Man kann sich denken, dass der etablierte Kunstbetrieb dieses Sandgestöber nicht ernst nimmt. Doch Bengel ist davon überzeugt, ihn ausgetrickst zu haben. Die Machtverhältnisse auf dem Markt haben sich in den vergangenen Jahren radikal geändert. Längst bestimmen nicht mehr nur Kuratoren, Galeristinnen, Museumsdirektoren und Kritikerinnen, was als Kunst gelten soll, sondern Instagram-Follower, Fernsehsender und Marketingabteilungen großer Unternehmen. Neben dem elitären Markt hat sich ein zweiter etabliert: Hier stellen Internetphänomene neue Regeln auf. Tim Bengel ist dort ein nationaler Champion. Mindestens.

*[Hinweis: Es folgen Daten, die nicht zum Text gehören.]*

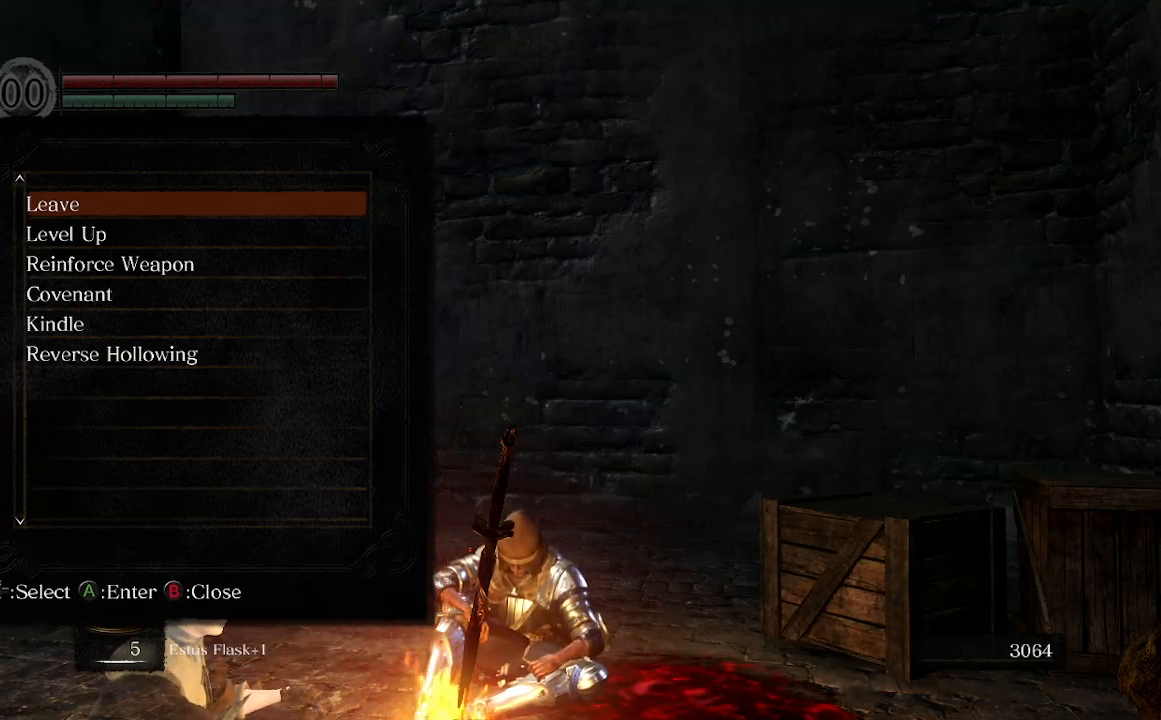
{"buttons": [], "left_stick": "center", "right_stick": "center", "events": [[167, "B", "up"]]}
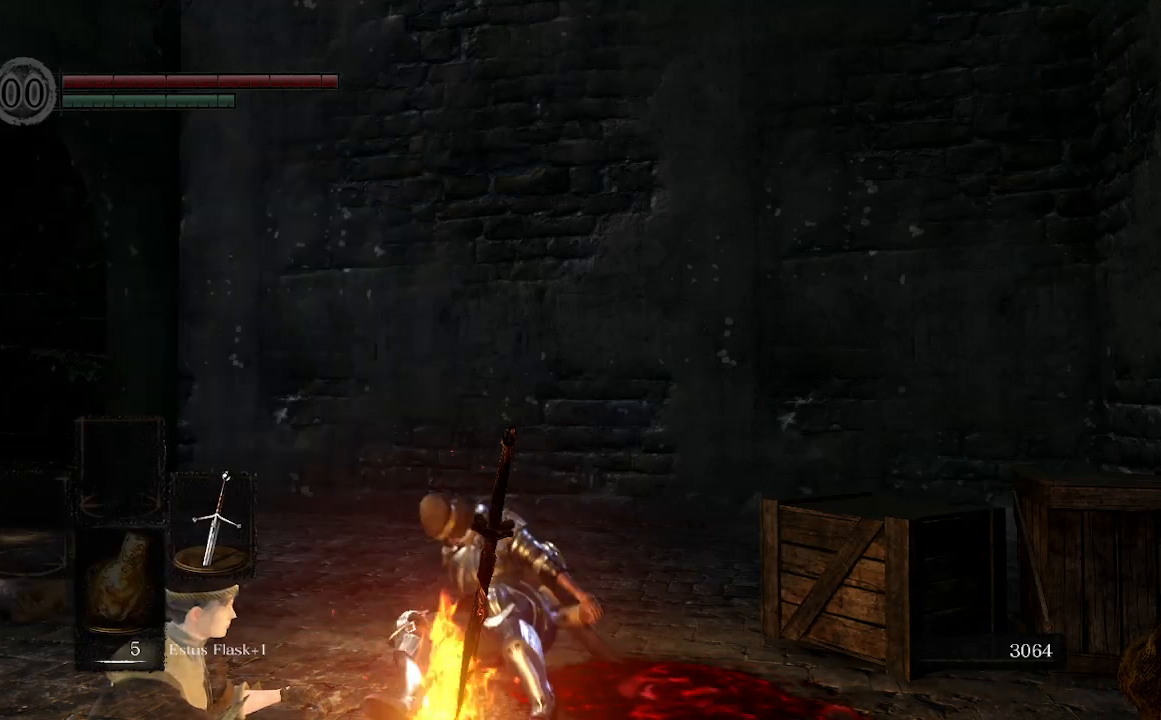
{"buttons": [], "left_stick": "center", "right_stick": "center", "events": []}
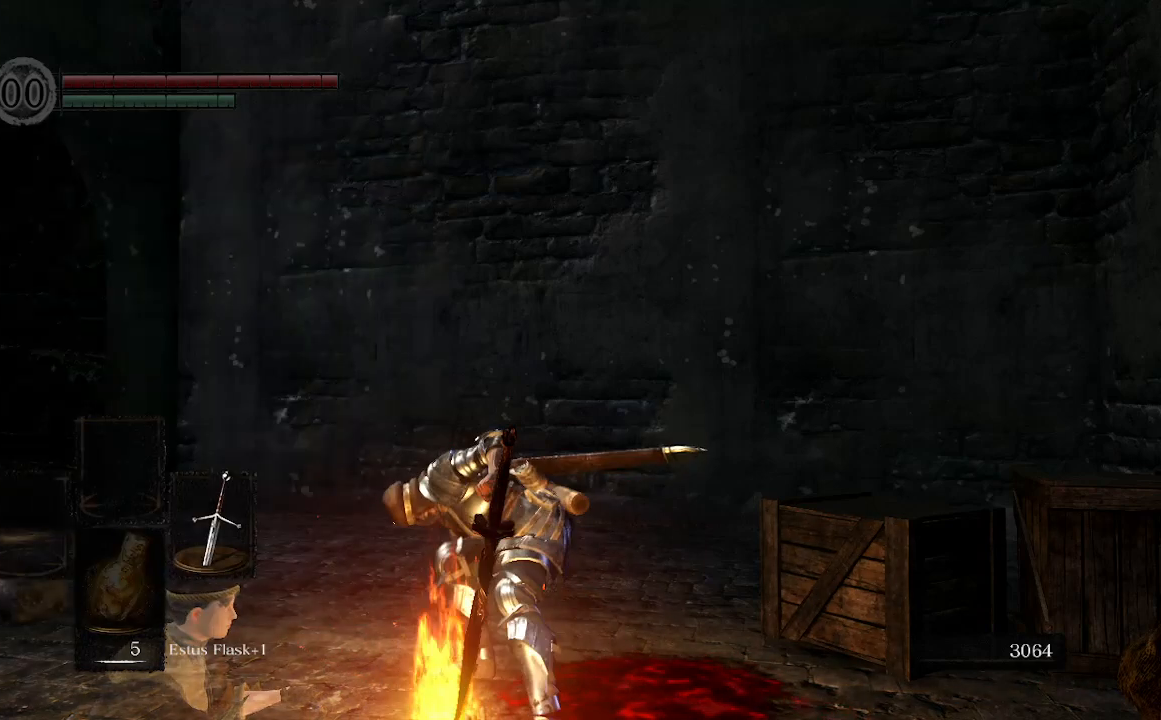
{"buttons": [], "left_stick": "center", "right_stick": "center", "events": []}
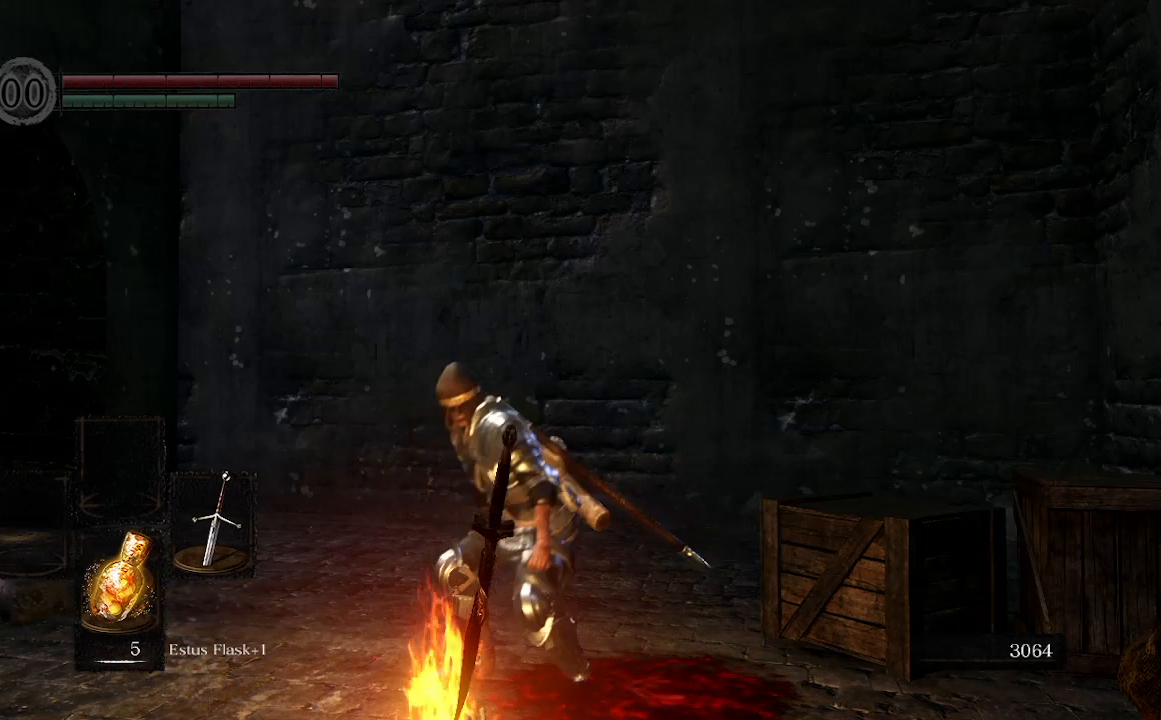
{"buttons": [], "left_stick": "center", "right_stick": "center", "events": []}
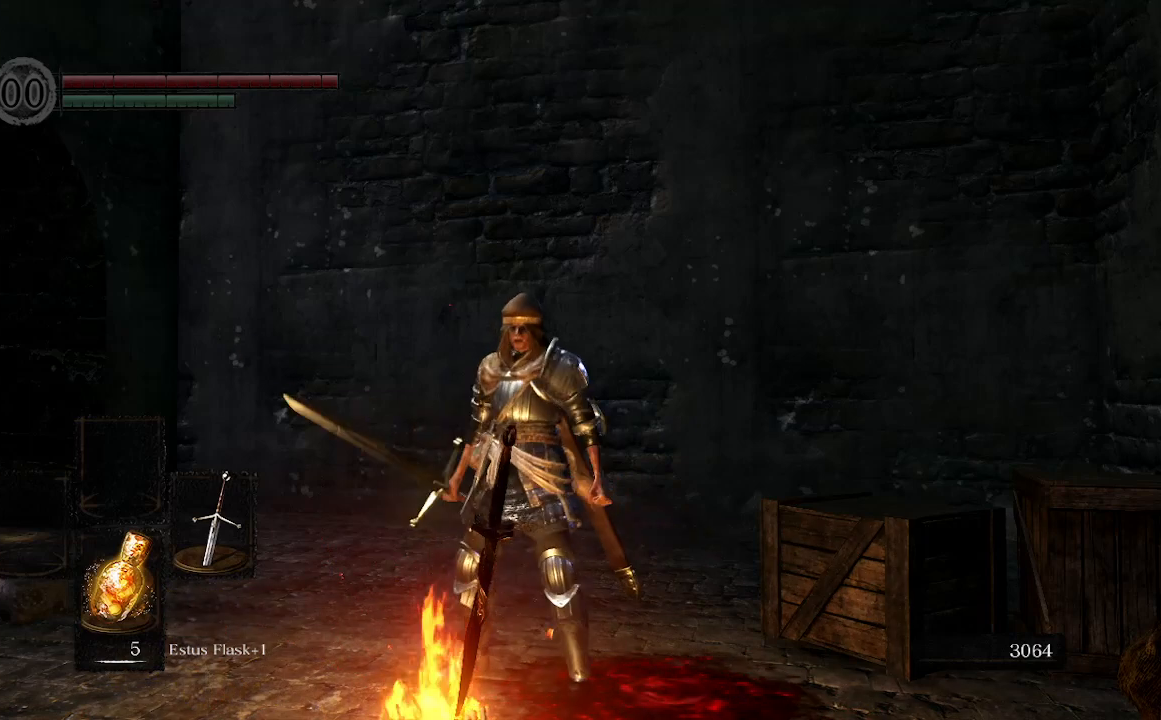
{"buttons": [], "left_stick": "center", "right_stick": "center", "events": []}
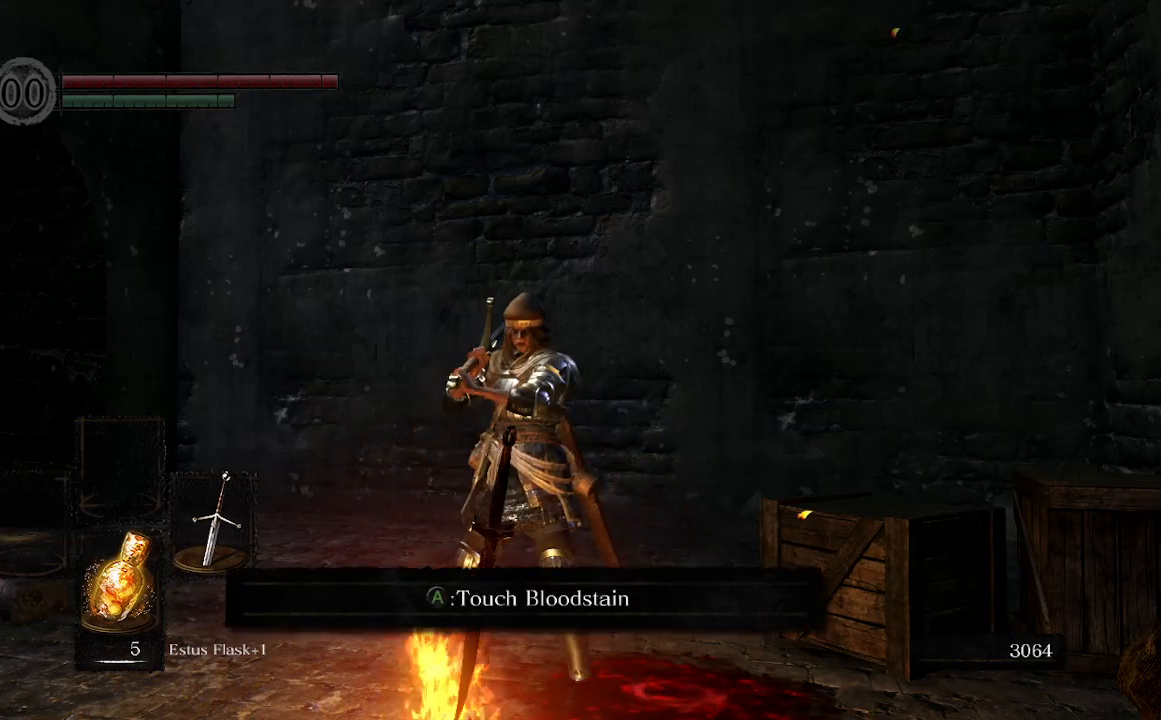
{"buttons": [], "left_stick": "center", "right_stick": "center", "events": []}
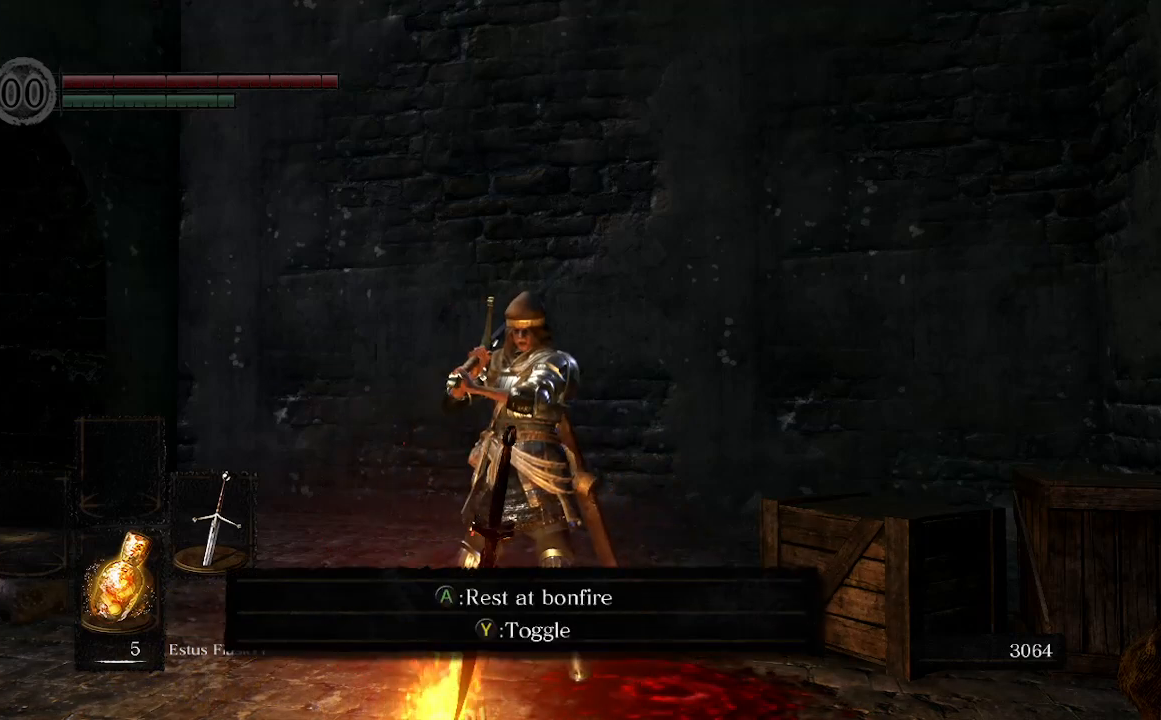
{"buttons": [], "left_stick": "center", "right_stick": "left", "events": [[433, "right_stick", "left"]]}
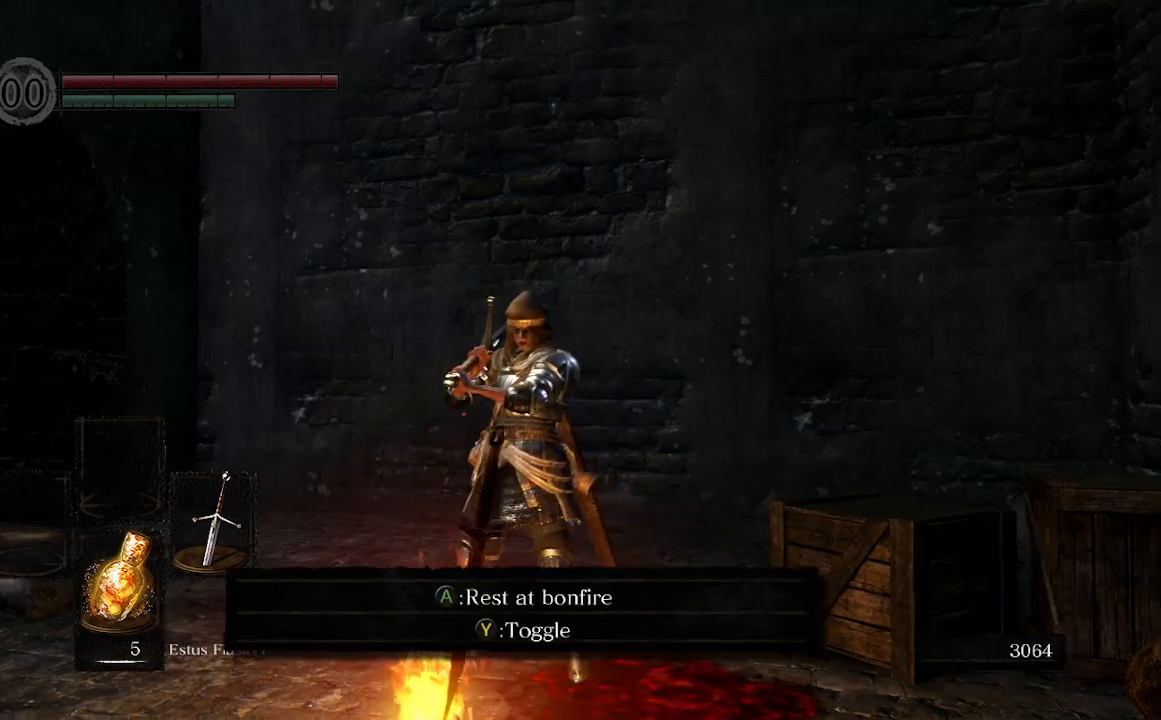
{"buttons": [], "left_stick": "center", "right_stick": "left", "events": []}
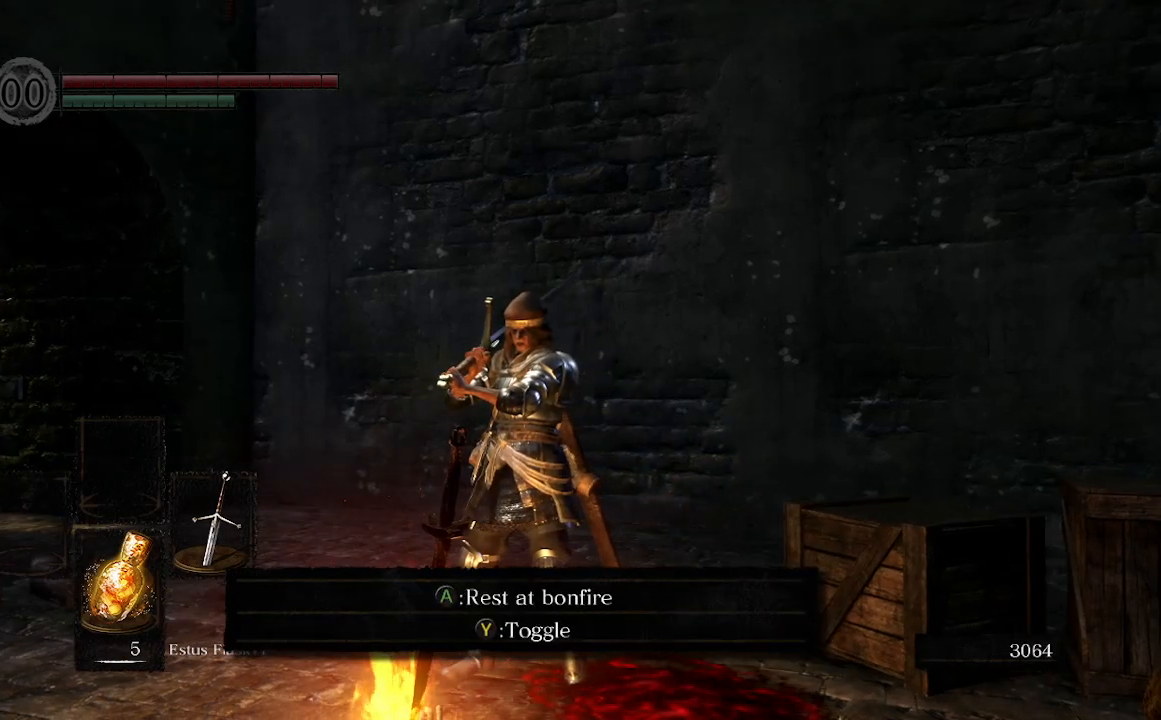
{"buttons": [], "left_stick": "center", "right_stick": "center", "events": [[300, "right_stick", "center"]]}
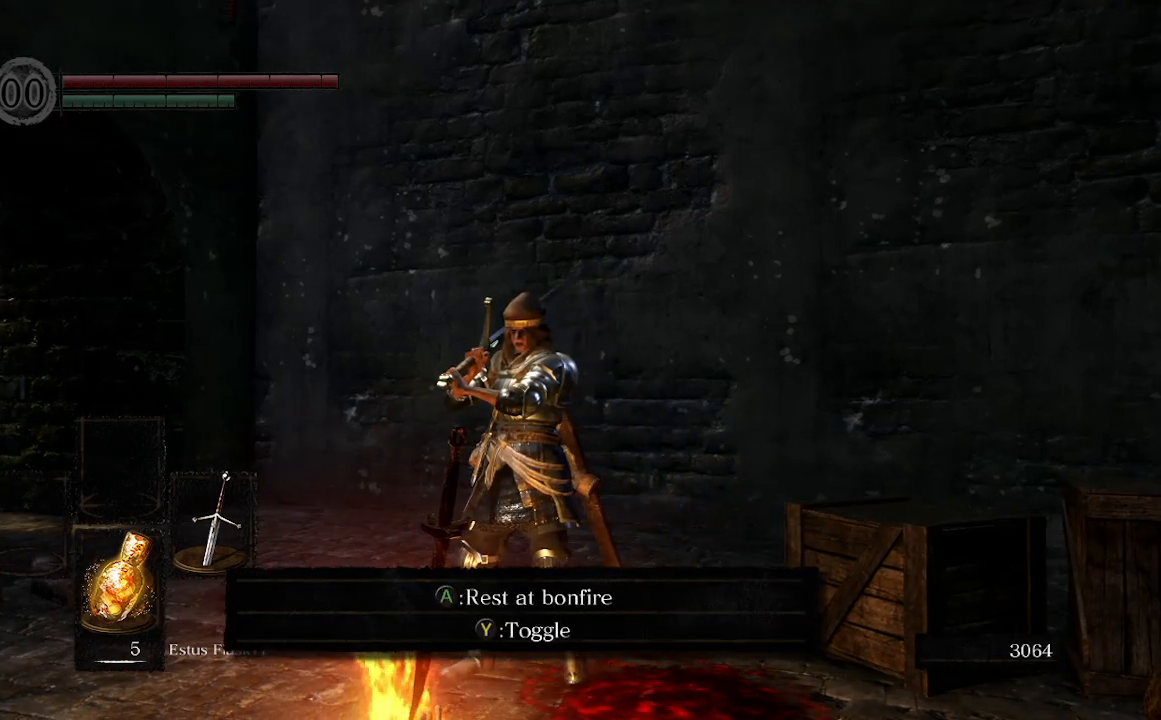
{"buttons": [], "left_stick": "center", "right_stick": "center", "events": []}
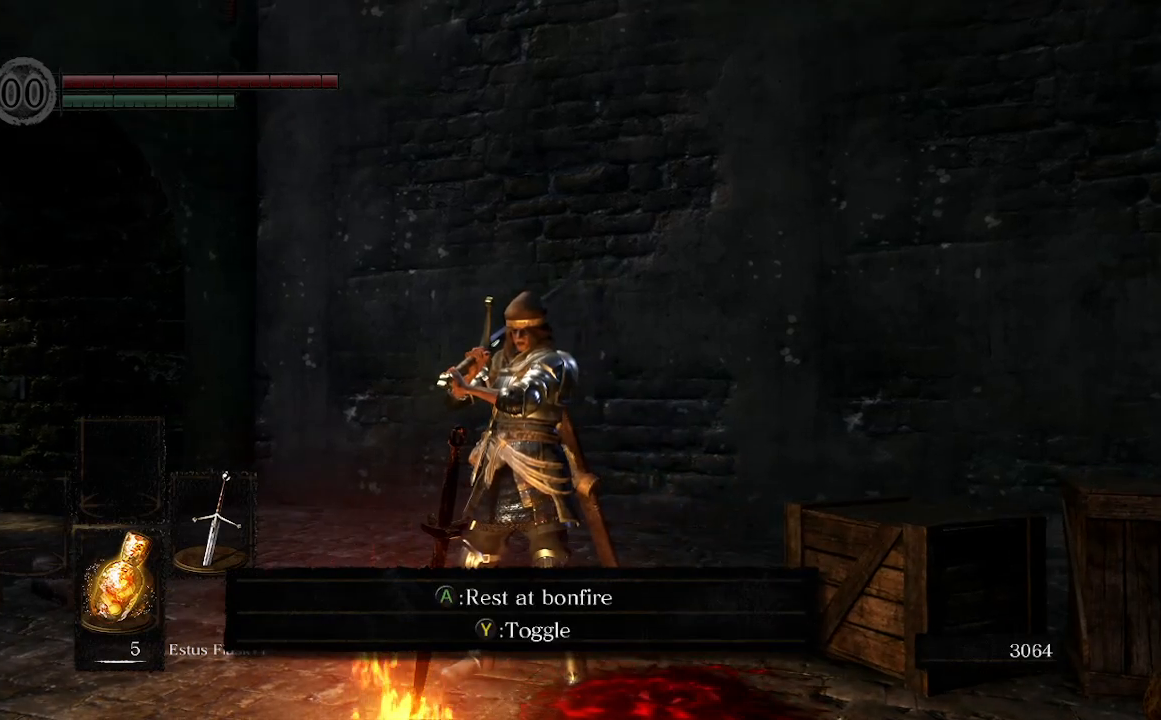
{"buttons": [], "left_stick": "center", "right_stick": "center", "events": []}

Trotz des ganzen Hypes ist er nahbar geblieben. Sein Atelier befindet sich über einer Lagerhalle, die er vor Kurzem dazu gemietet hat. Es soll ein Showroom entstehen, doppelt so groß wie seine Arbeitsräume. Für seine eigenen Bilder und für seine Kunstsammlung. Auf Social Media konnte man das Projekt verfolgen. Studio Berkheim hat er die alte Halle getauft und auf in der Kategorie "Museum für moderne Kunst" aufgeführt. Nicht gerade bescheiden.